> **Stored entries**:
_____
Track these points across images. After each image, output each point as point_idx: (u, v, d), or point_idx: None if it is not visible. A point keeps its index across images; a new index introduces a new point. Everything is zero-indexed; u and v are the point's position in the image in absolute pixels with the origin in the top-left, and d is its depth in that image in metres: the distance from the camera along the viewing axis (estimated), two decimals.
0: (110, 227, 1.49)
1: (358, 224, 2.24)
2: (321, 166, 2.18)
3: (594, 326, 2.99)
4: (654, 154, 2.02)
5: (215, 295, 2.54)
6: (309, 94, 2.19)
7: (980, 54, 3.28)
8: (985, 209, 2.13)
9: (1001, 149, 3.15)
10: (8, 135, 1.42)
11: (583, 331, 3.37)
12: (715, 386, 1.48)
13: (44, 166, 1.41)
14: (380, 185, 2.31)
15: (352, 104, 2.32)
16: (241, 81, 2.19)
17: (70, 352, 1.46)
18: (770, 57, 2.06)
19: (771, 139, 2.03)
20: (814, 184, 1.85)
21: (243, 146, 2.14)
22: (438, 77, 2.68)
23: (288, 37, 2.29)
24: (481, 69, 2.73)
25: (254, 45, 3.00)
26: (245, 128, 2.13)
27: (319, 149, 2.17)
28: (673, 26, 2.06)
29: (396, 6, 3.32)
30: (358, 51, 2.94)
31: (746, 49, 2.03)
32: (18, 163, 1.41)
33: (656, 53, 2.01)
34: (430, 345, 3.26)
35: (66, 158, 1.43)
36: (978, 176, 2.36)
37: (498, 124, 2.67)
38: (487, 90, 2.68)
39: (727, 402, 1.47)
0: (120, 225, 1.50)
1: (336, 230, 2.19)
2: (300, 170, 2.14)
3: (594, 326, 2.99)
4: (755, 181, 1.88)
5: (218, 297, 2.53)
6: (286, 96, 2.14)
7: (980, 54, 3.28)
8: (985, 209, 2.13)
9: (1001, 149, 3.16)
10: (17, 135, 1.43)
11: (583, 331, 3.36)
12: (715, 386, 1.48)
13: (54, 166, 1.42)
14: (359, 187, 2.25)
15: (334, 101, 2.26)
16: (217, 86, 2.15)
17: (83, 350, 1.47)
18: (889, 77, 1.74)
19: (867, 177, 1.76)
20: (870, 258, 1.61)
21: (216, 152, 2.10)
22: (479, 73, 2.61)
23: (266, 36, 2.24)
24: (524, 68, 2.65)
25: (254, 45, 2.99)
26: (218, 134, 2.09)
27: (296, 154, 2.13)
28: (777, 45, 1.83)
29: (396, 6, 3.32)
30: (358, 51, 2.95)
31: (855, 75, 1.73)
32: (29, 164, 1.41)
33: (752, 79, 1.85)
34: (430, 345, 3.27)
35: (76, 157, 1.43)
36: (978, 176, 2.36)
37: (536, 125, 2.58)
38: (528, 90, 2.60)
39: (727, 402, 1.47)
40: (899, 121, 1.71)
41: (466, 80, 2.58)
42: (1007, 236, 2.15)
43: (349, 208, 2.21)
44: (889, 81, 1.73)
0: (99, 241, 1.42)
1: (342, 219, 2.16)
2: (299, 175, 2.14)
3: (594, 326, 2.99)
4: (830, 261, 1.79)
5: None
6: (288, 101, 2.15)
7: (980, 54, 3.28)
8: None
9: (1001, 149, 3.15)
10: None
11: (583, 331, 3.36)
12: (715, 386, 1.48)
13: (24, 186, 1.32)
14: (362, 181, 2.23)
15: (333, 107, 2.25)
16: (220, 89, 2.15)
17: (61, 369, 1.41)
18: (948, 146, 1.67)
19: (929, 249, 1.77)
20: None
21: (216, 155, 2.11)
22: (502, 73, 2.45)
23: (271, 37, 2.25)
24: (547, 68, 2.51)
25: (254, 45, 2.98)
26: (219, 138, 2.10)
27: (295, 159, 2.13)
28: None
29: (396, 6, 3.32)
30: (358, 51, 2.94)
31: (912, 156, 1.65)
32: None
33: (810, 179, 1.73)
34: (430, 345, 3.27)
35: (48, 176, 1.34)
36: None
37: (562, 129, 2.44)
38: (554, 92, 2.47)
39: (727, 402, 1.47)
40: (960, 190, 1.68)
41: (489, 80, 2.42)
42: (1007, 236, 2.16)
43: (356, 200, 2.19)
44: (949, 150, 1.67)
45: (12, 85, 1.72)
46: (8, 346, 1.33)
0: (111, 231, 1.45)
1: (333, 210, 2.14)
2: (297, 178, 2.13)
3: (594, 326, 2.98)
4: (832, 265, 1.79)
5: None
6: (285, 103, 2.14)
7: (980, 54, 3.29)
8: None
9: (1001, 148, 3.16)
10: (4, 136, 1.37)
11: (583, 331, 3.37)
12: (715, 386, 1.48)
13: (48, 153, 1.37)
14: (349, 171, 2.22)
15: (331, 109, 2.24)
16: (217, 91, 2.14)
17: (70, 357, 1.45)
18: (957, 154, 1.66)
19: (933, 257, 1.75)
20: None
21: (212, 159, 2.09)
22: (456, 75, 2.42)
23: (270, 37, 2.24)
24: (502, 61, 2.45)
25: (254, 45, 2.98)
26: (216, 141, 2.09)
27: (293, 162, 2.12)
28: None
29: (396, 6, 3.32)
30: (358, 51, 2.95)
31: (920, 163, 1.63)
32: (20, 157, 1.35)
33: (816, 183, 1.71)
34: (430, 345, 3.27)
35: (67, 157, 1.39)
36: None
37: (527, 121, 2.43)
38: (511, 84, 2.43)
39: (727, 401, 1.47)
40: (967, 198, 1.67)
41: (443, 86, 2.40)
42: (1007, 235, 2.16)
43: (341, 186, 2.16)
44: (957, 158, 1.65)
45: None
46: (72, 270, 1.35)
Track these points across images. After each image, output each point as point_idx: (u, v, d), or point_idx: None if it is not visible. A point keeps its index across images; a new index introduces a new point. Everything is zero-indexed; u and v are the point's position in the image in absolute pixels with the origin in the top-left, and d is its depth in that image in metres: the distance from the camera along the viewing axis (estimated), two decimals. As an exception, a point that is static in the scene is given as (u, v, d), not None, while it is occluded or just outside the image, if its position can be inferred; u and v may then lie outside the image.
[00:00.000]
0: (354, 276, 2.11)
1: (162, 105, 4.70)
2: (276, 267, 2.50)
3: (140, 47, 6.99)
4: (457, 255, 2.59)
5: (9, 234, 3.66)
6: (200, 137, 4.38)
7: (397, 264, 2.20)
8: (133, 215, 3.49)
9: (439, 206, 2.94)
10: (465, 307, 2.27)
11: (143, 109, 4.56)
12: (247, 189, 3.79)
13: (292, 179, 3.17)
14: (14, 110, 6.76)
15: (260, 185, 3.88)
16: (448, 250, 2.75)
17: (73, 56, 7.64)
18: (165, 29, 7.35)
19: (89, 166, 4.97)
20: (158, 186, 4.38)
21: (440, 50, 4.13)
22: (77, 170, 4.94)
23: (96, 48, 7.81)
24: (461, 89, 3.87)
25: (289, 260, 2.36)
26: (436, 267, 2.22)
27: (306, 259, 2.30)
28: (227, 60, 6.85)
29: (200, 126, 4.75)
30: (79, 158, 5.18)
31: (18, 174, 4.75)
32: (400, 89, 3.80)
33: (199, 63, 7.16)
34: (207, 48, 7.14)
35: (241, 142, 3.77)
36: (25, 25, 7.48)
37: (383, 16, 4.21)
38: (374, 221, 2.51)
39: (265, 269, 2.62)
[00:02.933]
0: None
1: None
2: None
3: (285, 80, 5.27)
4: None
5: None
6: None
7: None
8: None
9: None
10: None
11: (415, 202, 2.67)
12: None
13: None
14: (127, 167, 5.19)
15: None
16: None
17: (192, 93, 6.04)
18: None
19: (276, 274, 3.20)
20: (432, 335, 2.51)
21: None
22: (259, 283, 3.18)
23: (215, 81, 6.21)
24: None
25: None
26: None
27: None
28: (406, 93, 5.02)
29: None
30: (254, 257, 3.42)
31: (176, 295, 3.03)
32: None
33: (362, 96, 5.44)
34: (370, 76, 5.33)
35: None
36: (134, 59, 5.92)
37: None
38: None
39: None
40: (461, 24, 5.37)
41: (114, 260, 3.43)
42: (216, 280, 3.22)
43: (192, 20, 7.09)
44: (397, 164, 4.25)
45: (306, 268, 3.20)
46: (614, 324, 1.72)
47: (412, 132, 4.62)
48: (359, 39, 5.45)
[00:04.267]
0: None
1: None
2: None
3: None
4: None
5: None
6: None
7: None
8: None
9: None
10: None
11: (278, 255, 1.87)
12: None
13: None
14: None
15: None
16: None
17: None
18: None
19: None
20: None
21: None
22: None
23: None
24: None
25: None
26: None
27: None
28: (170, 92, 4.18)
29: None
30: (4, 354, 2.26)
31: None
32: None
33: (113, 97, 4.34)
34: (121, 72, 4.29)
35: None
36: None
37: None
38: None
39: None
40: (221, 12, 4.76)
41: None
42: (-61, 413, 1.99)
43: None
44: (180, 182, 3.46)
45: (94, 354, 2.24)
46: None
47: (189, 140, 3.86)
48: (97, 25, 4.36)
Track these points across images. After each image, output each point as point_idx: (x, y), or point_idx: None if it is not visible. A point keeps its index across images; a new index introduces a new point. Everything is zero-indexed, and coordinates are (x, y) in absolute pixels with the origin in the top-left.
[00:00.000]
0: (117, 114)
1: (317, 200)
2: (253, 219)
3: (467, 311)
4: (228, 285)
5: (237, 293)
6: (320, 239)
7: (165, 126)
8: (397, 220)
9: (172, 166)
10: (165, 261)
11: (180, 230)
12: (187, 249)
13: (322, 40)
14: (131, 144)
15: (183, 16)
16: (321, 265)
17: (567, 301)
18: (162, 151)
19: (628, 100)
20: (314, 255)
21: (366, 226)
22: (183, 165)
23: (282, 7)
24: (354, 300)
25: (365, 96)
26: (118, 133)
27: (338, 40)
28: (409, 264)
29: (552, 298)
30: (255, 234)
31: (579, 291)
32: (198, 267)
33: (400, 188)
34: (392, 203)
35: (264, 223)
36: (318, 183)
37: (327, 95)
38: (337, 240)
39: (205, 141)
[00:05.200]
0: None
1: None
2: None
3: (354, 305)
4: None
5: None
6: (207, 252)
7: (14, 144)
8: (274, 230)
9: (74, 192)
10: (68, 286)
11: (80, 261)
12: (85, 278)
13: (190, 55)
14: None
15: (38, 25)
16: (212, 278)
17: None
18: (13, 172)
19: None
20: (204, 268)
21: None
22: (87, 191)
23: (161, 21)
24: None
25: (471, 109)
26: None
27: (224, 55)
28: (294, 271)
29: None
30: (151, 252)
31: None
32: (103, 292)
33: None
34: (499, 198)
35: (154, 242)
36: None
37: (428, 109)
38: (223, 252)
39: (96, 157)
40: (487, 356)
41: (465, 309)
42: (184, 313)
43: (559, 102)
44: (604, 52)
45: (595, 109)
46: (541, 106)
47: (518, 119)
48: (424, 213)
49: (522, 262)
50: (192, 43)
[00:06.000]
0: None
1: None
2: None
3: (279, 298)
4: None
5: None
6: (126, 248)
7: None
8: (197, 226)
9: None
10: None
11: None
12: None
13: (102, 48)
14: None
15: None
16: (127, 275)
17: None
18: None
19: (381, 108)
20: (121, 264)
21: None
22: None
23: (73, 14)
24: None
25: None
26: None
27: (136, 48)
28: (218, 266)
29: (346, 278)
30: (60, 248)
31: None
_____
> **What the task requires**: All lines from the line holding "41: (465, 309)" through the end of the records above need to be transcribed exactly, and no other text should appear.

> **Task solution**:
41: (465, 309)
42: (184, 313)
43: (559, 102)
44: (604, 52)
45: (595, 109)
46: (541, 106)
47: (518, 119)
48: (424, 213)
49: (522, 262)
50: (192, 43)
[00:06.000]
0: None
1: None
2: None
3: (279, 298)
4: None
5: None
6: (126, 248)
7: None
8: (197, 226)
9: None
10: None
11: None
12: None
13: (102, 48)
14: None
15: None
16: (127, 275)
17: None
18: None
19: (381, 108)
20: (121, 264)
21: None
22: None
23: (73, 14)
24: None
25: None
26: None
27: (136, 48)
28: (218, 266)
29: (346, 278)
30: (60, 248)
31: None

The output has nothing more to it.